Comprueba tu comprensión:
1. Transcribe del relato del traslado por la calle Alcalá el pasaje comprendido entre "Esta brevísima contemplación" y "a nuestro Calvario.", ambos incluidos.
2. En el relato del traslado por la calle Alcalá, el narrador dice a su compañero por qué los van a matar. Enumera todo aquello por lo que, según esas palabras, sienten odio sus captores.

Texto extraído:
---

Esta brevísima contemplación me desgarró el alma y volví a hundirme en una tristeza honda, densa y pesada. Fue cosa de instantes. Un viraje extraño del coche fatídico, amarillo y negro como la muerte, me despertó. Corría el coche Calle Alcalá arriba, acercándose temerosamente a nuestro Calvario.
 
Miré a mi compañero y vi que rezaba. Entonces inspirado por Dios me animé a decirle:
 
Querido hermano. Vamos a morir por Cristo. Que estos nos matan por odio a la Iglesia, a Dios y a nuestro sacerdocio. Nunca mejor que ahora para ofrecer a Dios, nuestra juventud, y nuestra vida, que son suyas. Nunca mejor que hoy para dar testimonio de nuestra fe con el martirio. Ya ves, dentro de unos minutos en el Cielo. ¿Qué gloria o qué dicha mejor podemos desear? ¡Verás qué envidia vamos a dar a los mismos ángeles!”
 
Y entonces se produjo en nosotros una misteriosa conmoción. Un calorcillo nuevo y reconfortante se apoderó de nuestro cuerpo y de nuestra alma, como si hubiera subido de los pies a la cabeza. Desapareció el miedo y en su lugar, como la sangre nueva y joven, se apoderó de nosotros una alegría, un optimismo y una tranquilidad como nunca habíamos experimentado.
 
Empezamos a animarnos, a caldear nuestro espíritu, a anhelar incipientes, arrebatados y como fuera de sí, el momento de la ejecución. Nos parecía ver, desde el Cielo, la corona de triunfo, que el Cielo nos ofrecía… Casi nos traicionamos, pues se nos ocurrió cantar. Tan enfervorizados íbamos.

---

Datos registrados:
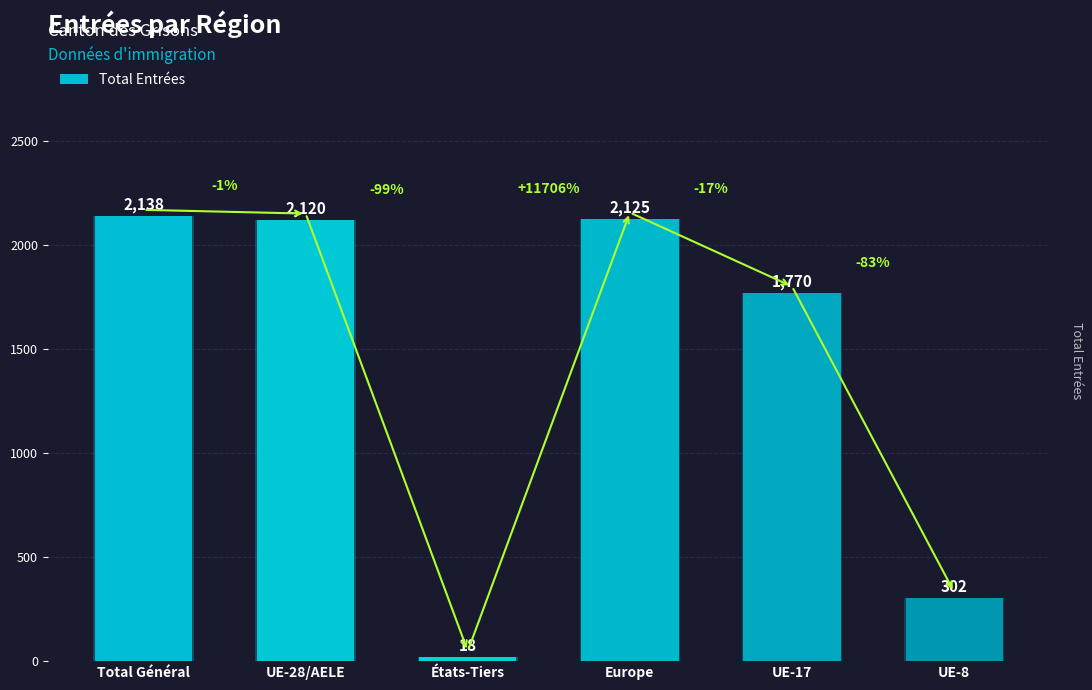

Where is the data nearest to the value 1078?

UE-17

---

Soluciones del ejercicio:
1.
Esta brevísima contemplación me desgarró el alma y volví a hundirme en una tristeza honda, densa y pesada. Fue cosa de instantes. Un viraje extraño del coche fatídico, amarillo y negro como la muerte, me despertó. Corría el coche Calle Alcalá arriba, acercándose temerosamente a nuestro Calvario.

2. La Iglesia, Dios y el sacerdocio de ambos.